Car production in Canada has been hamstrung by an increase of about 60 percent in the Canadian dollar against its U.S. counterpart in the past 10 years that has made the country’s auto factories, all of which are in Ontario, less competitive globally.

Unemployment rate

The CAW in April proposed a national auto policy that included a call for the government to intervene to lower the value of the currency and to negotiate “manufacturing footprint commitments” with automakers.

“Ontario’s unemployment rate is above the national average now, and one of the big reasons is that the auto industry hasn’t come back to its full potential of before the financial crisis,” said Hosen Marjaee, a senior managing director at Manulife Asset Management in Toronto.

Canada, which ranked as the world’s fourth-largest car producer in 1999, has slipped out of the top 10, the union said.

The current negotiations have seen the Detroit 3 make “unprecedented” demands, according to the CAW. Those include cuts in benefits, the elimination of an annual cost-of- living adjustment and the transfer of all workers to a defined-contribution retirement plan.

GM, Ford and Chrysler also refuse to commit to new Canadian factory investments, the CAW said in a Sept. 10 leaflet.

‘Key problem’

With the UAW “having negotiated freezes for a while, if that doesn’t happen in the Canadian context, or something similar, then that gap begins to widen with the U.S. and Mexico,” said Carlos Gomes, an economist at Bank of Nova Scotia in Toronto. “The key problem is not where we stand now, but if similar types of cost controls aren’t put in place then that gap will widen.”

Wages account for about 6 percent of the cost of making a car on average, according to data from the Center for Automotive Research in Ann Arbor, Mich.

Ford pays $79 an hour for wages and benefits to its hourly workers in the country, Lauren More, a spokeswoman for the company, said last month.

That labor rate is the highest Ford faces worldwide and compares with $64 an hour in the U.S., she said.
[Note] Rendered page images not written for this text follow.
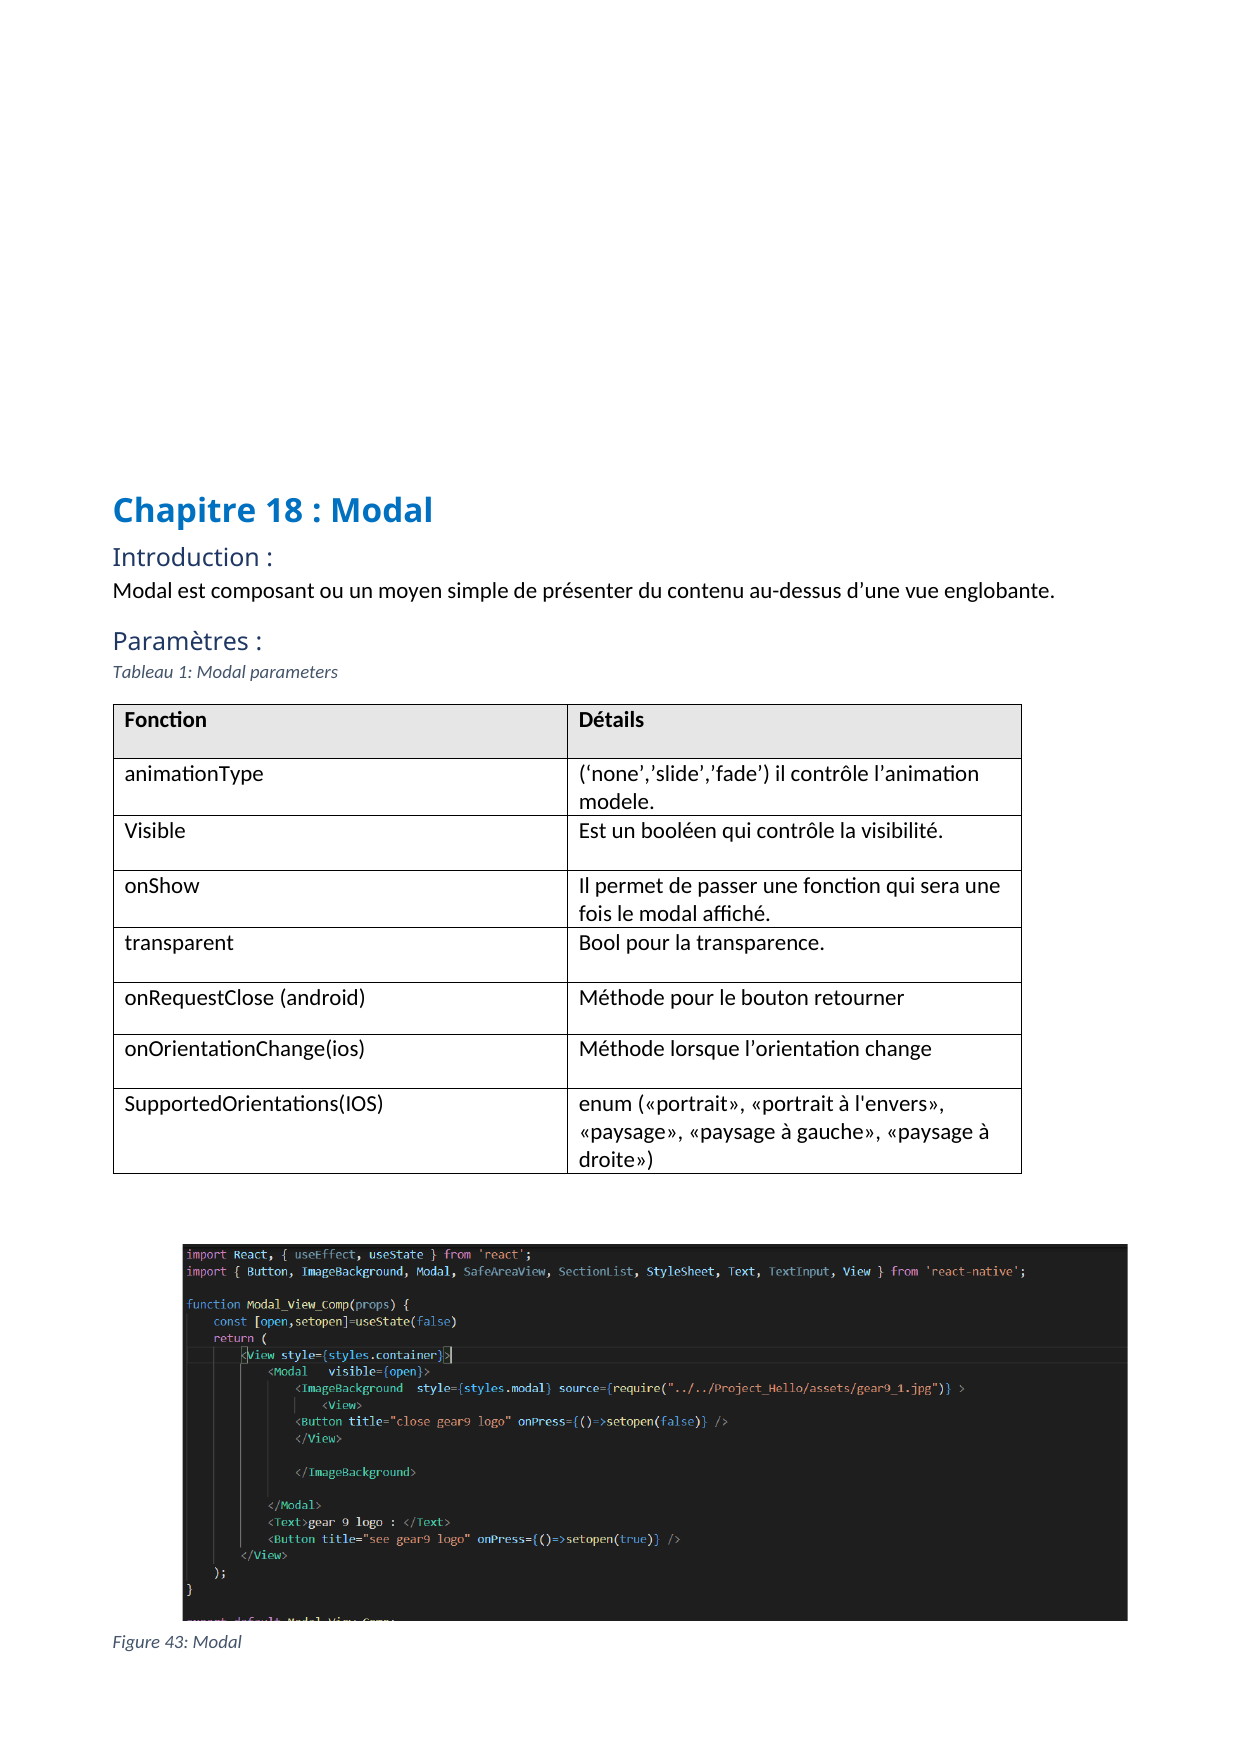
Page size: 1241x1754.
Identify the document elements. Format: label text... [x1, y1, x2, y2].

table_cell Méthode pour le bouton retourner [568, 983, 1021, 1033]
table_cell onRequestClose (android) [114, 983, 567, 1033]
table_cell transparent [114, 928, 567, 982]
text Tableau : Modal parameters [112, 660, 1128, 683]
table_header Fonction [114, 705, 567, 758]
table_cell Il permet de passer une fonction qui sera une fois le modal affiché. [568, 871, 1021, 927]
picture [182, 1244, 1128, 1621]
subtitle Paramètres : [112, 623, 1128, 657]
table_cell animationType [114, 759, 567, 815]
subtitle Introduction : [112, 539, 1128, 574]
subtitle Chapitre 18 : Modal [112, 486, 1128, 532]
table_cell SupportedOrientations(IOS) [114, 1089, 567, 1173]
table_cell onOrientationChange(ios) [114, 1035, 567, 1088]
table_cell (‘none’,’slide’,’fade’) il contrôle l’animation modele. [568, 759, 1021, 815]
table_header Détails [568, 705, 1021, 758]
table_cell Méthode lorsque l’orientation change [568, 1035, 1021, 1088]
table_cell enum («portrait», «portrait à l'envers», «paysage», «paysage à gauche», «paysage à droite») [568, 1089, 1021, 1173]
table_cell Visible [114, 816, 567, 870]
table_cell onShow [114, 871, 567, 927]
text Modal est composant ou un moyen simple de présenter du contenu au-dessus d’une vue englobante. [112, 576, 1128, 604]
table_cell Est un booléen qui contrôle la visibilité. [568, 816, 1021, 870]
table_cell Bool pour la transparence. [568, 928, 1021, 982]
The CAW disputes Ford’s estimates, saying much of the gap relates to former employees.

Without those so-called legacy costs, union labor runs a little more than C$62 an hour, compared with about C$60 for UAW members, Jim Stanford, the union’s economist, said earlier this year.

‘Philosophical problem’

Carmakers “are determined to make sure autoworkers in the future are not paid what autoworkers have historically made in the industry,” Lewenza said yesterday.
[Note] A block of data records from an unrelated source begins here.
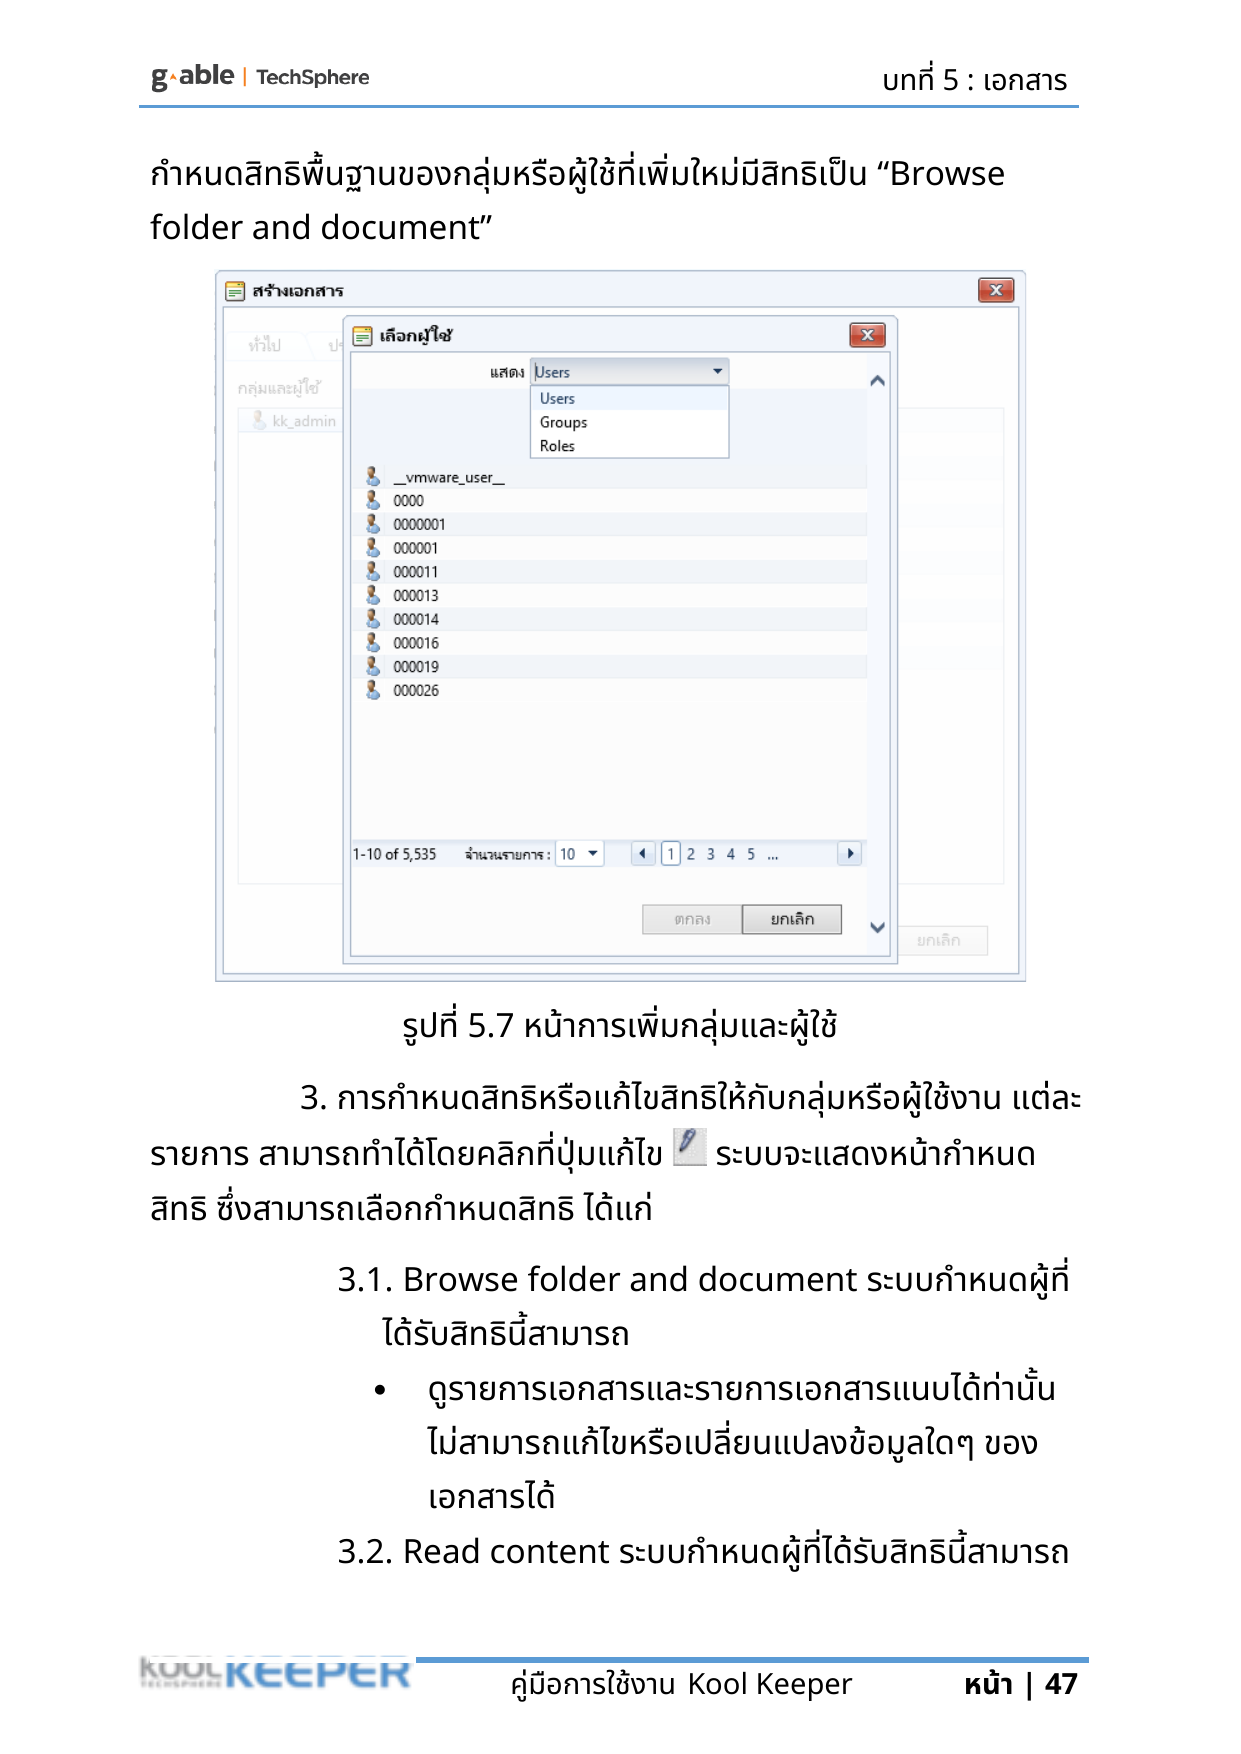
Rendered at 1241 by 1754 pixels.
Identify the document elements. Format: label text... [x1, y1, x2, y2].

list Browse folder and document ระบบกำหนดผู้ที่ได้รับสิทธินี้สามารถ [337, 1256, 1090, 1361]
list ดูรายการเอกสารและรายการเอกสารแนบได้ท่านั้น ไม่สามารถแก้ไขหรือเปลี่ยนแปลงข้อมูลใดๆ ของเอกสารได้ [375, 1364, 1090, 1524]
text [150, 150, 1090, 249]
picture [137, 1650, 414, 1693]
list Read content ระบบกำหนดผู้ที่ได้รับสิทธินี้สามารถ [337, 1528, 1090, 1578]
picture [214, 269, 1027, 982]
picture [136, 50, 386, 104]
picture [672, 1128, 707, 1166]
text 3. การกำหนดสิทธิหรือแก้ไขสิทธิให้กับกลุ่มหรือผู้ใช้งาน แต่ละรายการ สามารถทำได้โดยคลิกที่ปุ่มแก้ไข ระบบจะแสดงหน้ากำหนดสิทธิ ซึ่งสามารถเลือกกำหนดสิทธิ ได้แก่ [150, 1073, 1090, 1235]
text รูปที่ 5.7 หน้าการเพิ่มกลุ่มและผู้ใช้ [150, 1002, 1090, 1053]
Companies want “to make sure a new autoworker never gets to the top rate. That’s a philosophical problem.”

Ontario has a lot riding on the outcome of the labor talks.

Factories in Canada’s most populous province produced 1.42 million motor vehicles in the first seven months of 2012, almost 20 percent more than in the same period a year ago, Bank of Nova Scotia said in an Aug. 14 report.

The province accounts for about 16 percent of North American auto output, counting production by Toyota and Honda.

“Anything that holds back economic growth and employment is a serious concern,” said Manulife’s Marjaee. “Ontario cannot afford to have more people unemployed or on strike and less revenue coming in.”

Canada and Ontario spent a combined C$10.6 billion to acquire minority stakes in GM in 2009 when the Detroit-based automaker reorganized under bankruptcy protection with aid from the U.S. and Canadian governments.

‘Different world’

Although Canadian car sales are on the rise, GM, Ford and Chrysler have been losing ground to Asian competitors such as Toyota Motor Corp. Cars made in Ontario include Chrysler minivans, the Chevrolet Camaro and the Lincoln MKT.

Car and light-truck sales in Canada climbed 6.7 percent in the first eight months of the year, according to data compiled by DesRosiers Automotive Consultants Inc.

Sales advanced 6.4 percent in August compared with the same month a year earlier.

Together, the three U.S.-based automakers controlled about 45 percent of the Canadian market through the end of August, down from about 48 percent a year earlier, DesRosiers data show.

“It’s a different world now,” said Conway at Conway MacKenzie. “You’re no longer in an environment where North American car companies have 70 percent of the market. These car companies went to hell and back in 2008 and 2009, and they are going to be less tolerant on requests that are outdated.”